Charlie, your journey with your instrument has been well documented at this point, but catch us up a little bit.
Hunter: I started on this 8-string guitar, and that was really a bad idea. And I made a bunch of records on it. I just was like, “Hey, Ralph Novak [of Novax Guitars], can you make this? I have an idea. Could be cool.” Never thinking this was going to be my career. Before I knew it, I had a deal with Blue Note. And then I'm like, “My god, I can’t really do this very well. It’s so hard. What am I doing?” It took me years to figure out, “What does this instrument want to do?”
So I hooked up with Hybrid Guitars and I settled on this thing I’m calling the Big 6. What this instrument does best is really more like a drum set, where you have bass and guitar and it’s all about the counterpoint.
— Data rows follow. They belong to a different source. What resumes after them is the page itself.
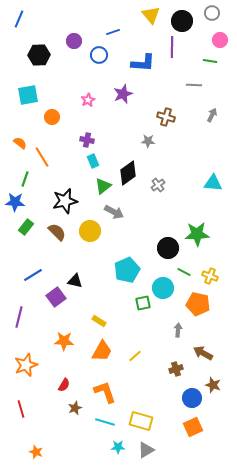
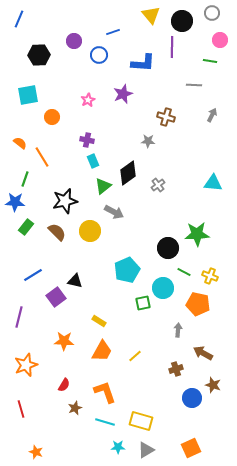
orange square at (193, 427): moved 2 px left, 21 px down
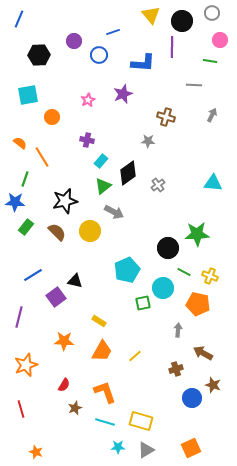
cyan rectangle at (93, 161): moved 8 px right; rotated 64 degrees clockwise
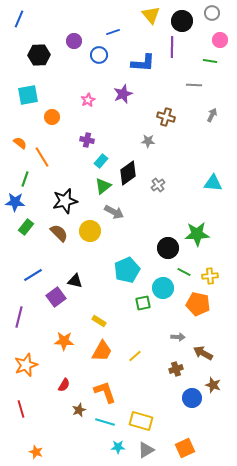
brown semicircle at (57, 232): moved 2 px right, 1 px down
yellow cross at (210, 276): rotated 28 degrees counterclockwise
gray arrow at (178, 330): moved 7 px down; rotated 88 degrees clockwise
brown star at (75, 408): moved 4 px right, 2 px down
orange square at (191, 448): moved 6 px left
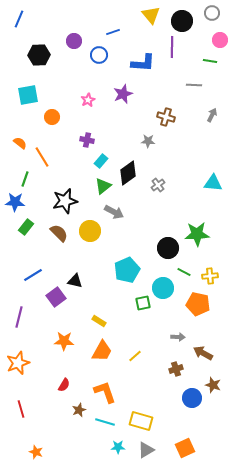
orange star at (26, 365): moved 8 px left, 2 px up
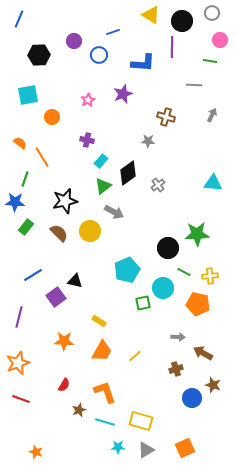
yellow triangle at (151, 15): rotated 18 degrees counterclockwise
red line at (21, 409): moved 10 px up; rotated 54 degrees counterclockwise
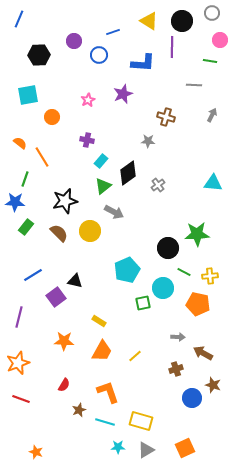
yellow triangle at (151, 15): moved 2 px left, 6 px down
orange L-shape at (105, 392): moved 3 px right
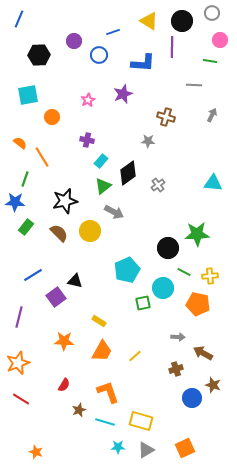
red line at (21, 399): rotated 12 degrees clockwise
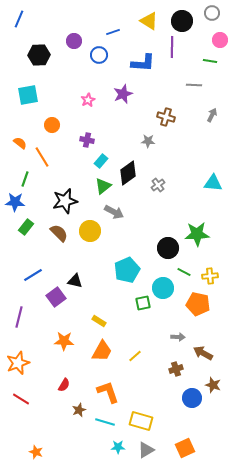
orange circle at (52, 117): moved 8 px down
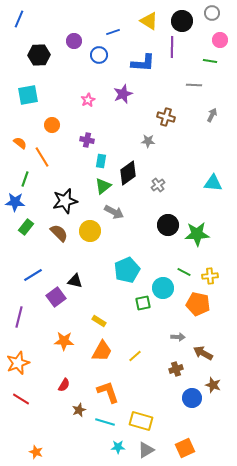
cyan rectangle at (101, 161): rotated 32 degrees counterclockwise
black circle at (168, 248): moved 23 px up
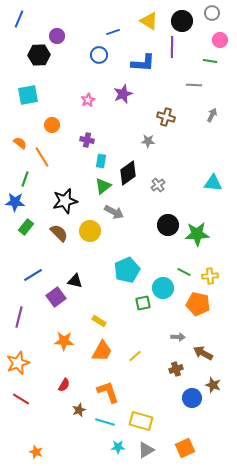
purple circle at (74, 41): moved 17 px left, 5 px up
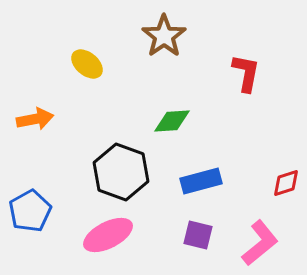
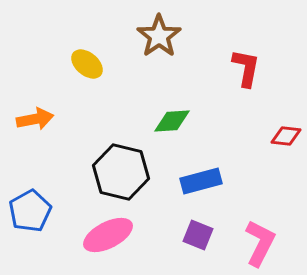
brown star: moved 5 px left
red L-shape: moved 5 px up
black hexagon: rotated 6 degrees counterclockwise
red diamond: moved 47 px up; rotated 24 degrees clockwise
purple square: rotated 8 degrees clockwise
pink L-shape: rotated 24 degrees counterclockwise
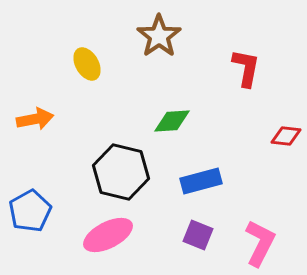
yellow ellipse: rotated 20 degrees clockwise
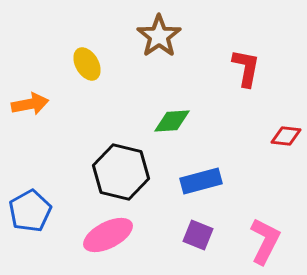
orange arrow: moved 5 px left, 15 px up
pink L-shape: moved 5 px right, 2 px up
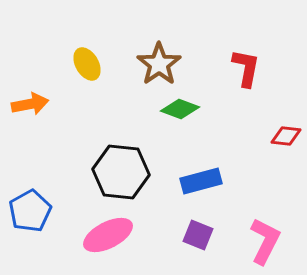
brown star: moved 28 px down
green diamond: moved 8 px right, 12 px up; rotated 24 degrees clockwise
black hexagon: rotated 8 degrees counterclockwise
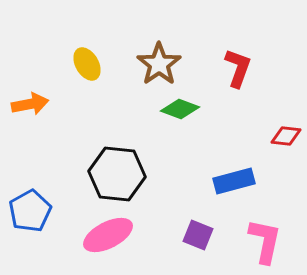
red L-shape: moved 8 px left; rotated 9 degrees clockwise
black hexagon: moved 4 px left, 2 px down
blue rectangle: moved 33 px right
pink L-shape: rotated 15 degrees counterclockwise
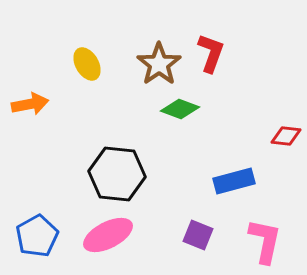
red L-shape: moved 27 px left, 15 px up
blue pentagon: moved 7 px right, 25 px down
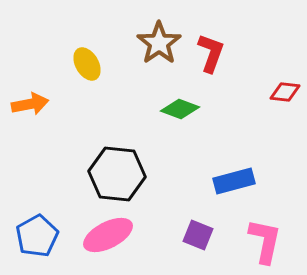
brown star: moved 21 px up
red diamond: moved 1 px left, 44 px up
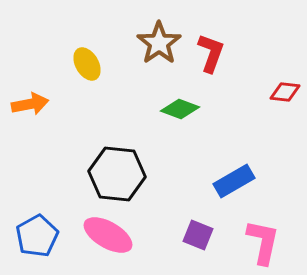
blue rectangle: rotated 15 degrees counterclockwise
pink ellipse: rotated 57 degrees clockwise
pink L-shape: moved 2 px left, 1 px down
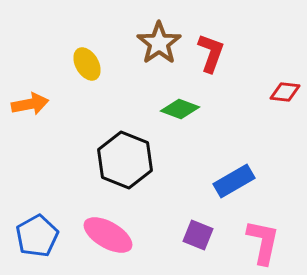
black hexagon: moved 8 px right, 14 px up; rotated 16 degrees clockwise
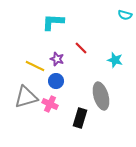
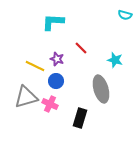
gray ellipse: moved 7 px up
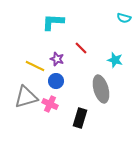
cyan semicircle: moved 1 px left, 3 px down
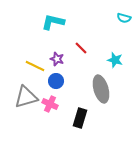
cyan L-shape: rotated 10 degrees clockwise
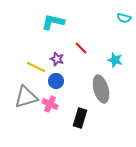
yellow line: moved 1 px right, 1 px down
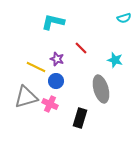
cyan semicircle: rotated 32 degrees counterclockwise
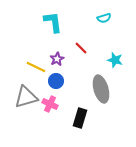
cyan semicircle: moved 20 px left
cyan L-shape: rotated 70 degrees clockwise
purple star: rotated 24 degrees clockwise
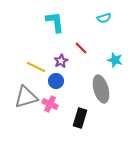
cyan L-shape: moved 2 px right
purple star: moved 4 px right, 2 px down
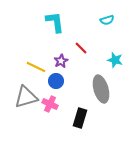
cyan semicircle: moved 3 px right, 2 px down
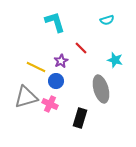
cyan L-shape: rotated 10 degrees counterclockwise
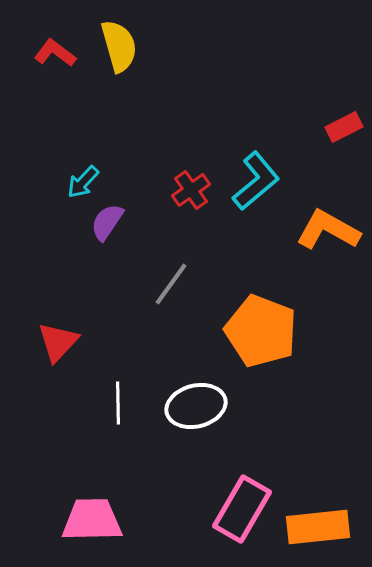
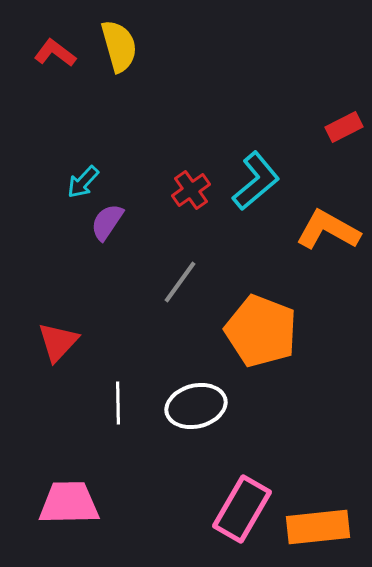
gray line: moved 9 px right, 2 px up
pink trapezoid: moved 23 px left, 17 px up
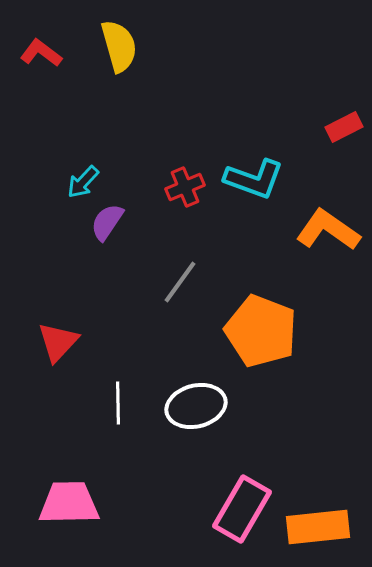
red L-shape: moved 14 px left
cyan L-shape: moved 2 px left, 2 px up; rotated 60 degrees clockwise
red cross: moved 6 px left, 3 px up; rotated 12 degrees clockwise
orange L-shape: rotated 6 degrees clockwise
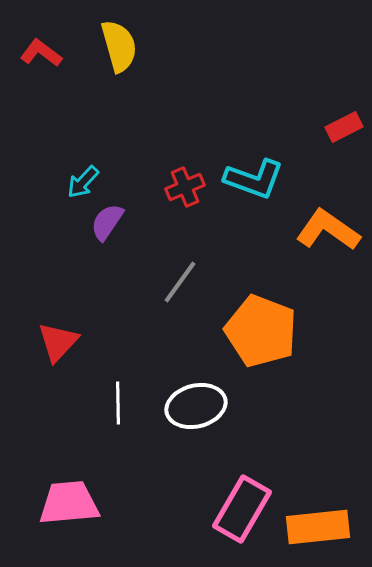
pink trapezoid: rotated 4 degrees counterclockwise
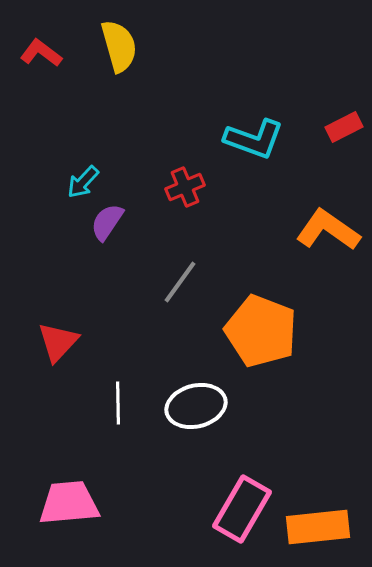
cyan L-shape: moved 40 px up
It has an extra long scale—the lowest string is 31 inches and the highest is 28.
I have it tuned F, Bb, Eb—which are the lower three strings of a bass, up a half-step—which sends me into a hell of transposition, but sounds so much better than E. And the guitar [side] is Bb, Eb, Ab, which is essentially A, D, G up a half-step.
Ella Feingold’s Gear
Guitar
Fender Jimi Hendrix Stratocaster with Fender Custom Shop Fat ’60s pickups and inverted tuning
Amp
1968 Fender Princeton Reverb
Effects
Ensoniq ASR-10 used for envelope filter
Strings and Picks
La Bella inverted tuning custom signature set (.046 E; .032 B; .017 G; .026 D; .016 A; .011 E)
D'Addario Ukulele 3.0 mm
What was the biggest revelation that came from working together?
Hunter: For me, it’s just that we have a great time playing together, and I just learned a ton, you know? And if I can take that away from any situation, it’s a win.
Feingold: The gift of working with Charlie is it gave me the confidence to make my own music. Because I’ve spent my entire career helping other people with their music, playing on their records or producing. I’ve never invested in my own music because I always thought you have to make your own, like, Pet Sounds or Sgt. Pepper’s—you’re going to be working, writing for years. And it was like, we went in there, we had some ideas over a couple of months, and it turned into over an hour of music.
And it just was like, “Wow, I’m overthinking this stuff like crazy.” If you have a good feel and something to say and a lived experience, you got this. That was kind of an unexpected gift. After Charlie and I finished mixing the record, I bought a four-track and I made an EP. I was really inspired by just being around Charlie.
So if you have something to say in the moment, that’s it. That’s the most important thing.